Aeolus: Weather forecasts start using space laser data
- Published
Europe's novel wind-measuring satellite, Aeolus, has reached a key milestone in its mission.
The space laser's data is now being used in operational weather forecasts.
Aeolus monitors the wind by firing an ultraviolet beam down into the atmosphere and catching the light's reflection as it scatters off molecules and particles carried along in the air.
The European Centre for Medium-Range Weather Forecasts says the information is now robust enough for routine use.
The Reading, UK-based organisation is ingesting the data into its numerical models that look from one to several days ahead.
Forecast improvements are most apparent for the tropics and the Southern Hemisphere.
Meteorologists are constantly trying to increase their skill level; they want to see a certain performance being achieved further and further into the future.
And on one important measure - the eight-day look-ahead - the ECMWF says the Aeolus data enables conditions in the Southern Hemisphere to be forecast with the same level of accuracy an additional 3.7 hours into the future.
"This is just one experimental instrument but it suggests that if you had many more of them in space you would have an even greater impact," the centre's Dr Michael Rennie commented.
"Aeolus shows us there is a lot of promise from this type of direct wind measurement," he told BBC News.
The UK Met Office is likely to start ingesting Aeolus data routinely into its forecast models from the Summer.
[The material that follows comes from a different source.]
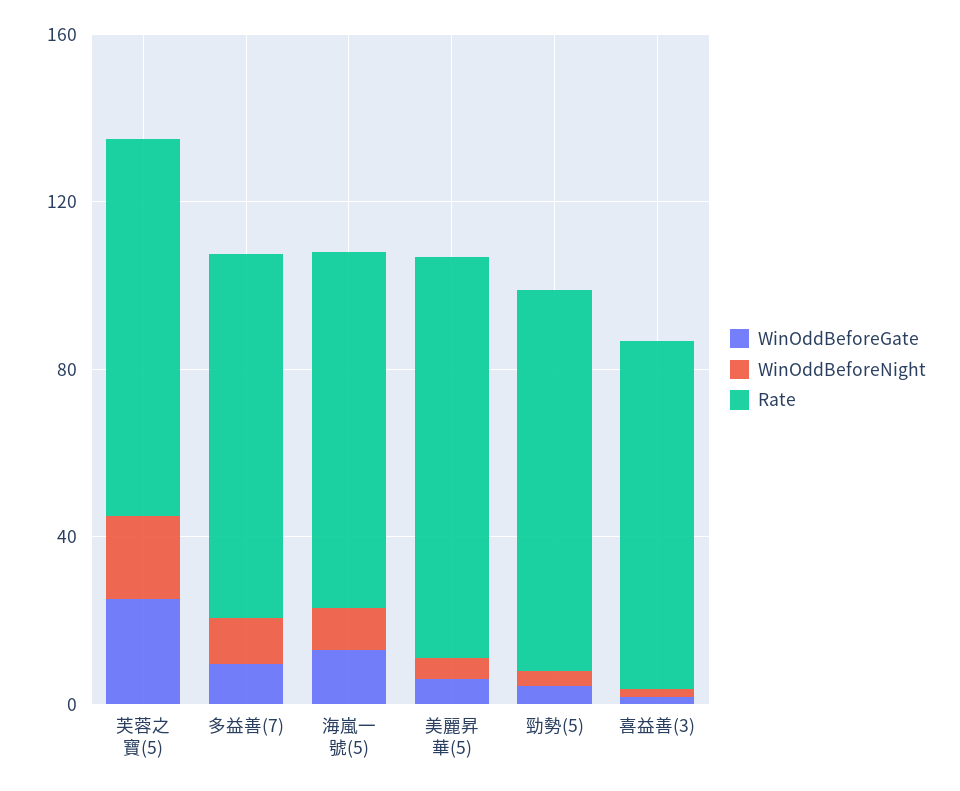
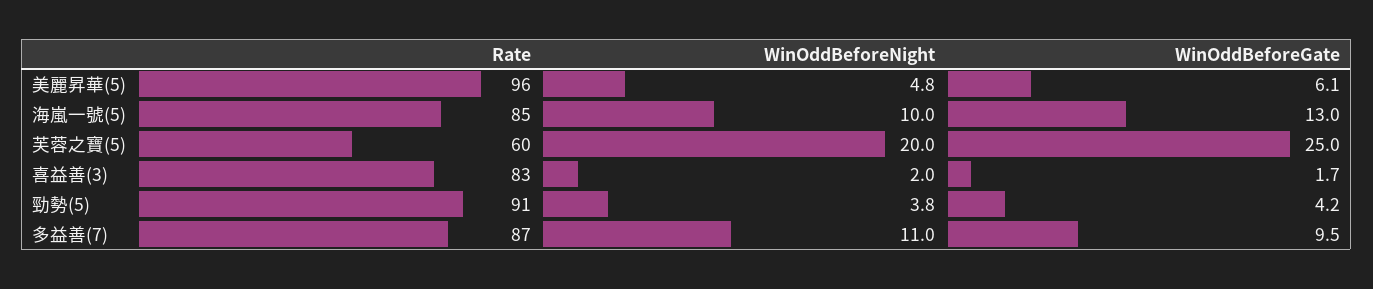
Rate, 芙蓉之寶(5): 90 -> 60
Meteo France and DWD (Germany) are expected to follow too. The Americans have also been running simulations to assess the benefits, and the Japanese are about to start. The Chinese have investigated the quality of the data through comparison with other satellite wind observations.
The European Space Agency's Aeolus satellite is regarded as a breakthrough concept.
Wind measurements have traditionally been very patchy.
You can get data from anemometers, weather balloons and aeroplanes - and even from satellites that infer air movements from the way clouds track across the sky or from how rough the sea surface appears at different locations.
But these are all limited indications that tell us what is happening in particular places or at particular heights.
Aeolus on the other hand gathers its wind data across the entire Earth, from the ground to the stratosphere (30km) above thick clouds.
How to measure the wind from space
Aeolus fires an ultraviolet laser through the atmosphere and measures the return signal using a large telescope
The light beam gets scattered back off air molecules and small particles moving in the wind at different altitudes
Meteorologists will adjust their numerical models to match the information gathered by the satellite, improving accuracy
The biggest impacts are expected in medium-range forecasts - those that look at weather conditions a few days hence
Aeolus is only a demonstration mission but it should blaze the trail for future operational weather satellites that use lasers
It's been a challenge getting the technology to work. For a long time, Europe's engineers struggled to find a design for the UV laser instrument that would work in space.
And when the satellite finally launched to orbit in 2018, it did so 19 years after first approval.
So to see Aeolus working - and working well - is an enormous fillip to all the teams involved in the project's development.
It was, however, built as a one-off research mission and if the forecast benefits are to be maintained, Europe will have to consider a follow-on.
Those discussions have already started. At a meeting in Seville, Spain, in November, research ministers from the nations that make up the European Space Agency agreed to fund feasibility studies.
It's been suggested that two or three lasers might be flown in a constellation.
"Some of Esa's member states support starting preparatory activities for a potential follow-on mission," said Aeolus mission scientist, Dr Anne Grete Straume.
"Of course, we'd need to improve it and for the next generation there are a number of things we could make even better, such as the stability of the laser instrument. At the moment it looks good but for the future it would have to be absolutely solid," she told BBC News.